§ Directions
Reproduce every one of the records below verbatim and in the same order.

§ Data extracts

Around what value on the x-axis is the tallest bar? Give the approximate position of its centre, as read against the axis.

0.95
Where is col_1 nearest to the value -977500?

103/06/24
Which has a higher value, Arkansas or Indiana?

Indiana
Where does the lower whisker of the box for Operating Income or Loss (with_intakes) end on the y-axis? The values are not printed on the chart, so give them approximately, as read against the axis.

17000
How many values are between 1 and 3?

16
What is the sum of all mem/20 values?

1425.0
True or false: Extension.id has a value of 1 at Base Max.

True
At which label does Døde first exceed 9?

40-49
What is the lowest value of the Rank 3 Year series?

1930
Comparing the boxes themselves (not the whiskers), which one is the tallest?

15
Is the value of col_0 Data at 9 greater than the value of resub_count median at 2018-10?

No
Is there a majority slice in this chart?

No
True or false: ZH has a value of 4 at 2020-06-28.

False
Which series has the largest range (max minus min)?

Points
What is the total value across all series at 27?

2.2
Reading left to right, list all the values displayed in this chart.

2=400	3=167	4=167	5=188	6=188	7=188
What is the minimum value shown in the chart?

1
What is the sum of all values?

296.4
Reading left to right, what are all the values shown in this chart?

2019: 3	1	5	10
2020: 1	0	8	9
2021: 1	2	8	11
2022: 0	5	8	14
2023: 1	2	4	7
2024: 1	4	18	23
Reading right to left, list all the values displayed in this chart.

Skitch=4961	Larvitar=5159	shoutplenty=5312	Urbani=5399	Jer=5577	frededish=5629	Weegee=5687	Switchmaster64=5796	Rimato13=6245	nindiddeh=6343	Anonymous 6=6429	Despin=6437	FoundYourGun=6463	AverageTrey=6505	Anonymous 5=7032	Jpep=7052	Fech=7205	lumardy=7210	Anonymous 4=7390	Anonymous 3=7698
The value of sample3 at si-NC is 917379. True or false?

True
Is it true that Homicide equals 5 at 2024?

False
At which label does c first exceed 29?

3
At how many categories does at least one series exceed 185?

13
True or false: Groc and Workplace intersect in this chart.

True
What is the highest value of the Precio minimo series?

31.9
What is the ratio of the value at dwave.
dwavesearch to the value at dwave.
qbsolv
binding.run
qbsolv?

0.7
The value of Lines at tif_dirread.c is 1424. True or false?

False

§ Response below
Around what value on the x-axis is the tallest bar? Give the approximate position of its centre, as read against the axis.

0.95
Where is col_1 nearest to the value -977500?

103/06/24
Which has a higher value, Arkansas or Indiana?

Indiana
Where does the lower whisker of the box for Operating Income or Loss (with_intakes) end on the y-axis? The values are not printed on the chart, so give them approximately, as read against the axis.

17000
How many values are between 1 and 3?

16
What is the sum of all mem/20 values?

1425.0
True or false: Extension.id has a value of 1 at Base Max.

True
At which label does Døde first exceed 9?

40-49
What is the lowest value of the Rank 3 Year series?

1930
Comparing the boxes themselves (not the whiskers), which one is the tallest?

15
Is the value of col_0 Data at 9 greater than the value of resub_count median at 2018-10?

No
Is there a majority slice in this chart?

No
True or false: ZH has a value of 4 at 2020-06-28.

False
Which series has the largest range (max minus min)?

Points
What is the total value across all series at 27?

2.2
Reading left to right, list all the values displayed in this chart.

2=400	3=167	4=167	5=188	6=188	7=188
What is the minimum value shown in the chart?

1
What is the sum of all values?

296.4
Reading left to right, what are all the values shown in this chart?

2019: 3	1	5	10
2020: 1	0	8	9
2021: 1	2	8	11
2022: 0	5	8	14
2023: 1	2	4	7
2024: 1	4	18	23
Reading right to left, list all the values displayed in this chart.

Skitch=4961	Larvitar=5159	shoutplenty=5312	Urbani=5399	Jer=5577	frededish=5629	Weegee=5687	Switchmaster64=5796	Rimato13=6245	nindiddeh=6343	Anonymous 6=6429	Despin=6437	FoundYourGun=6463	AverageTrey=6505	Anonymous 5=7032	Jpep=7052	Fech=7205	lumardy=7210	Anonymous 4=7390	Anonymous 3=7698
The value of sample3 at si-NC is 917379. True or false?

True
Is it true that Homicide equals 5 at 2024?

False
At which label does c first exceed 29?

3
At how many categories does at least one series exceed 185?

13
True or false: Groc and Workplace intersect in this chart.

True
What is the highest value of the Precio minimo series?

31.9
What is the ratio of the value at dwave.
dwavesearch to the value at dwave.
qbsolv
binding.run
qbsolv?

0.7
The value of Lines at tif_dirread.c is 1424. True or false?

False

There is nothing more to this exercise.